The slogan has been in place since 1925.
“The proposition is important because it signifies being fair to society. We’re reviewing it to improve it,” Ms White told the Sunday Times.
The department store chain has already announced the closure of eight stores including its flagship Birmingham site which only opened five years ago as it struggles to adapt to the challenges arising from the pandemic. This year between 60% and 70% of John Lewis’s sales are expected to be online, compared to 40% last year.
Even before Covid-19 hit, the chain, which is run as a partnership, had warned it might not pay the usual staff dividend as competition ate into profits.
Ms White told the Sunday Times the chain needed “more inspiration, surprise, fun” and that it would compete by “curating” items in store better. John Lewis would focus less on women’s fashion and get rid of travel and spa services. Instead it would offer more financial, home and garden products, she said.
Ms White said she wanted to reaffirm John Lewis’s reputation as a socially responsible retailer and “shout more” about its values.
For nearly a century John Lewis has promised to refund the difference in price, to any shopper who could find an item cheaper elsewhere within 28 days.
However the commitment has never applied to sales from internet-only retailers, which have lower costs and often undercut the High Street on price.
John Lewis indicated earlier this year it was reviewing the promise. It said “fair value” would still be central to its ethos but “in a more modernised form”; it hopes to have a new slogan in place by October.
“Never knowingly undersold is from another era,” said Catherine Shuttleworth, founder of retail marketing agency Savvy.
“She’s got to correct the course on that.
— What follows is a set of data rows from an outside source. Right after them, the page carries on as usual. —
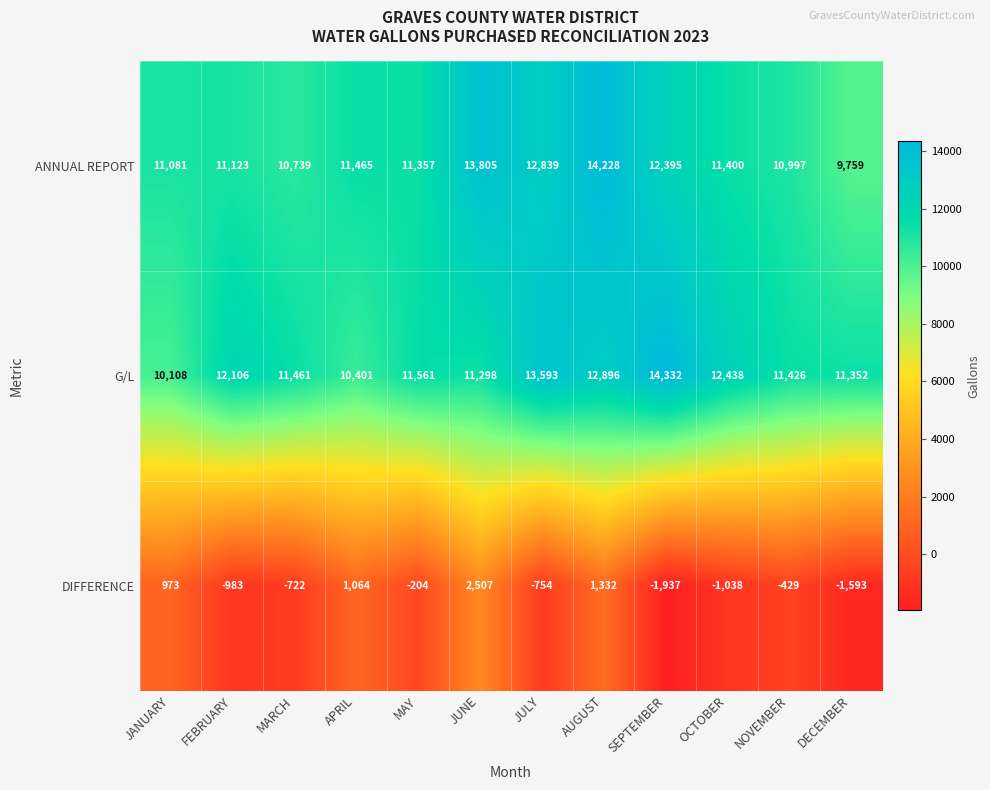

Where does the G/L series first go above 11561?

FEBRUARY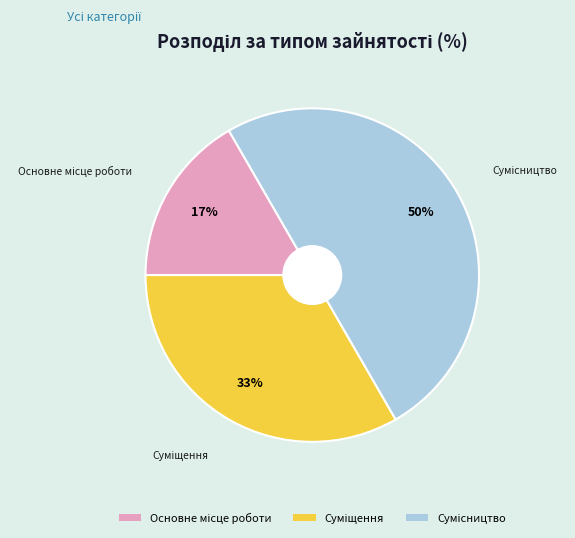

To the nearest percent, what is the difference between the largest and smallest slice percentages?

33%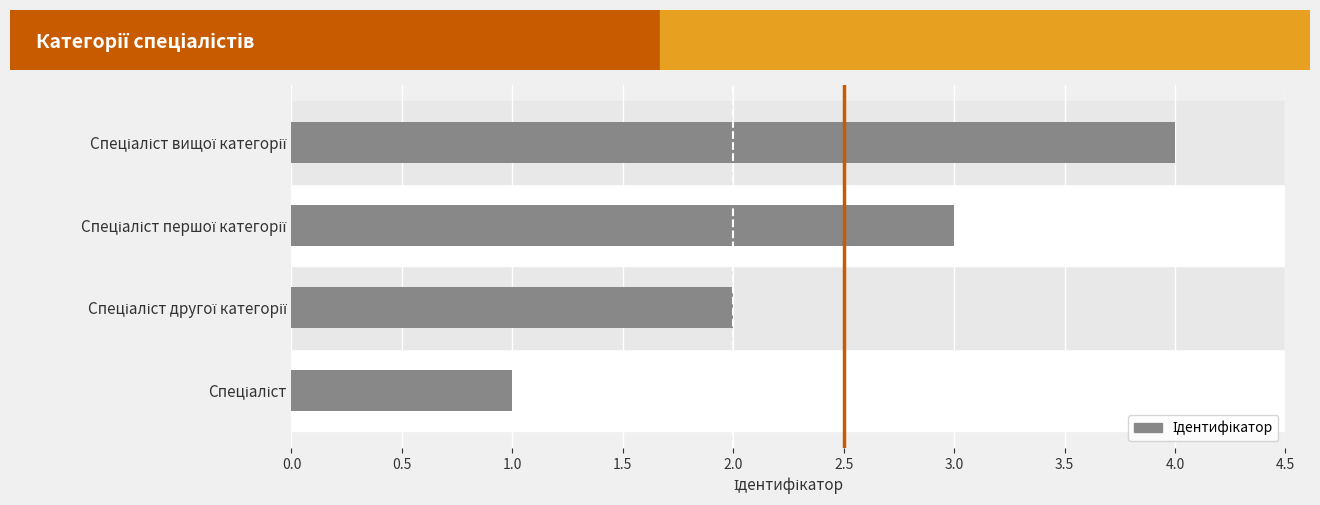

What is the greatest value displayed?

4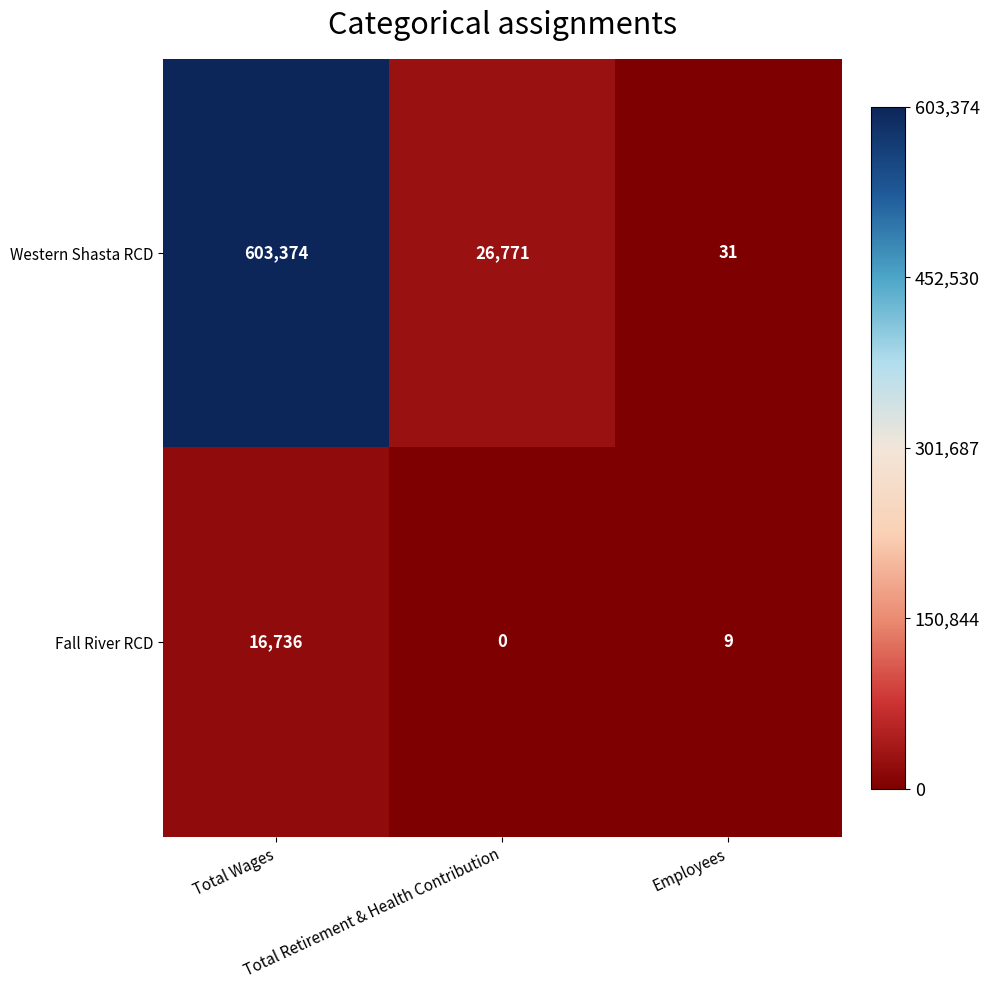

Which series has the largest total across all categories?

Western Shasta RCD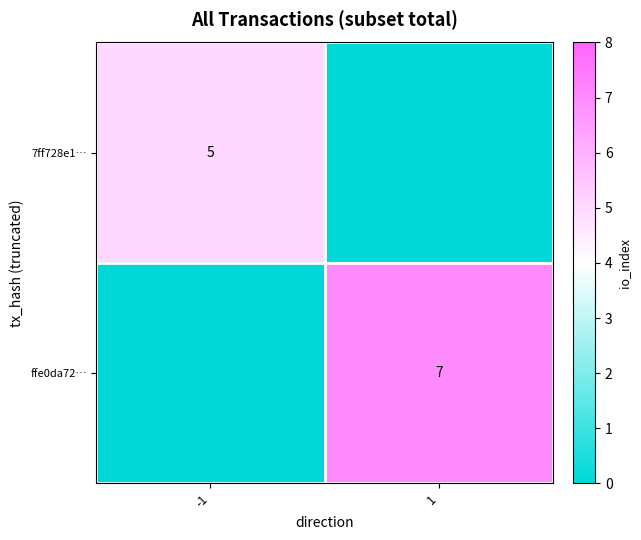

The value of ffe0da72… at 1 is 2. True or false?

False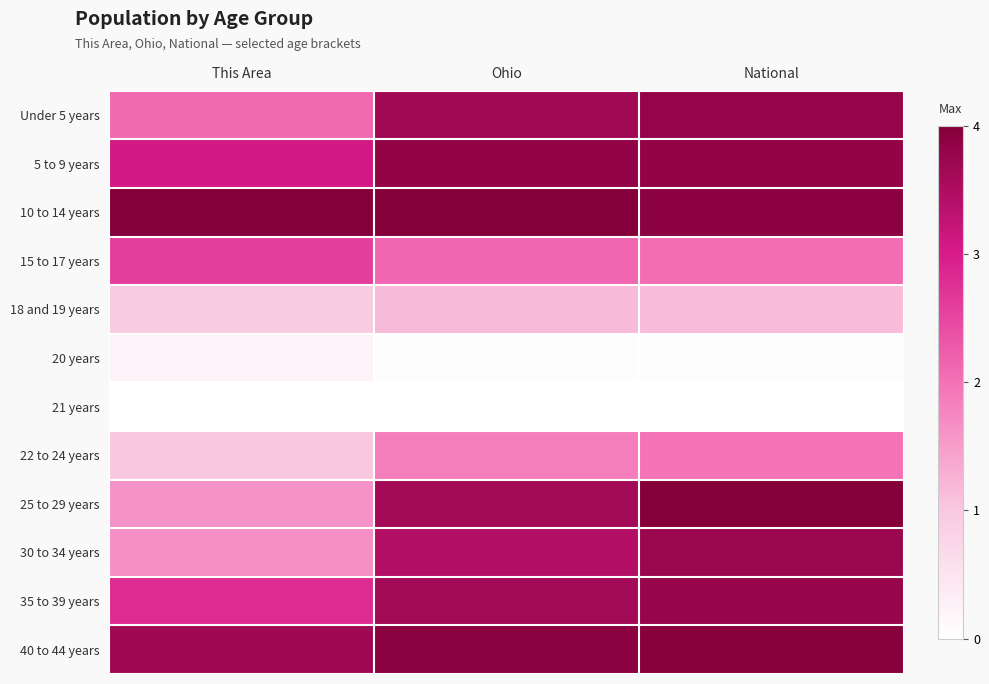

Rank the series at National from highest to lowest value.

25 to 29 years, 40 to 44 years, 10 to 14 years, 5 to 9 years, Under 5 years, 35 to 39 years, 30 to 34 years, 15 to 17 years, 22 to 24 years, 18 and 19 years, 20 years, 21 years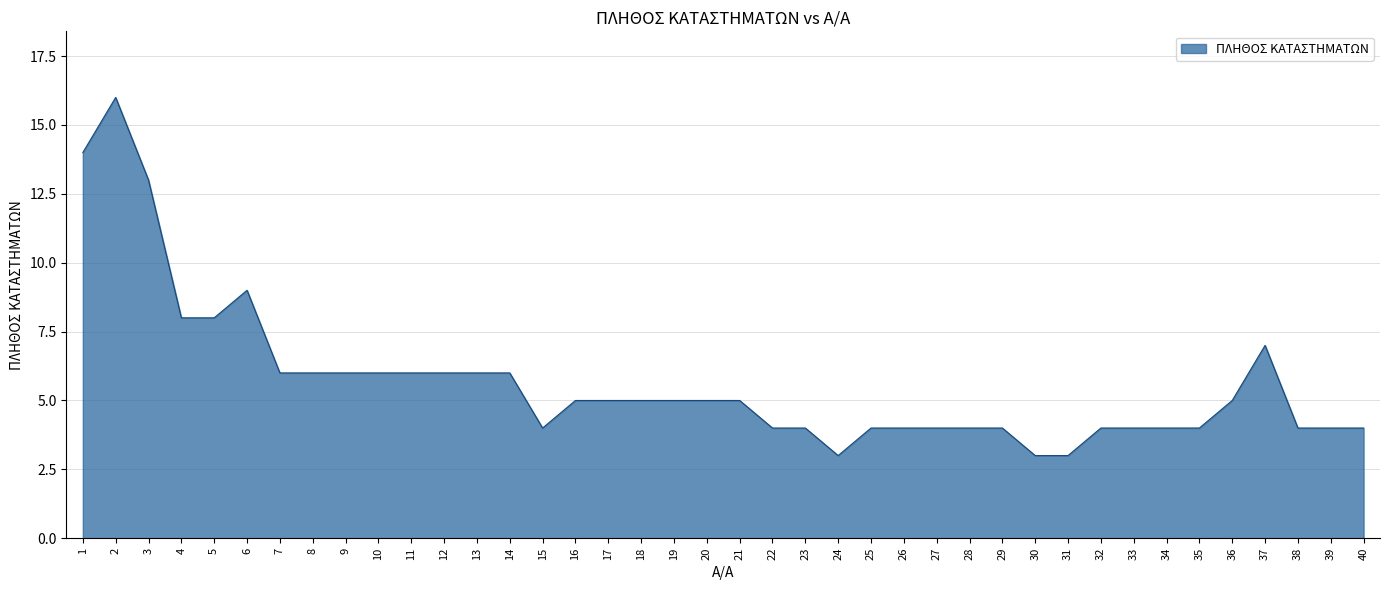

What is the ratio of the value at 28 to the value at 10?

0.7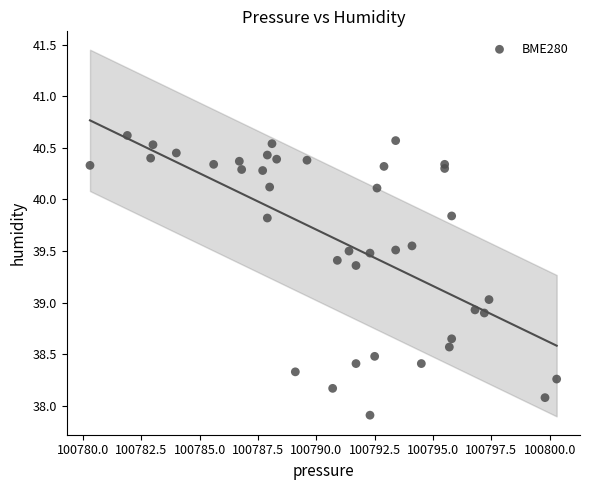

What is the range of Y values (max minus min)?

2.7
They’ll be out of business if they do that in a world where Amazon change their prices every minute.”
The business is also facing challenges in its Waitrose grocery arm. Next month its long-standing link with delivery service Ocado comes to an end at a time when customers are queuing to sign up for online shopping.
The scale of the overall challenge should not be underestimated, said Ms Shuttleworth.
“It’s the biggest crisis in the history of the partnership… There’s got to be some significant changes to make sure it survives for the future.”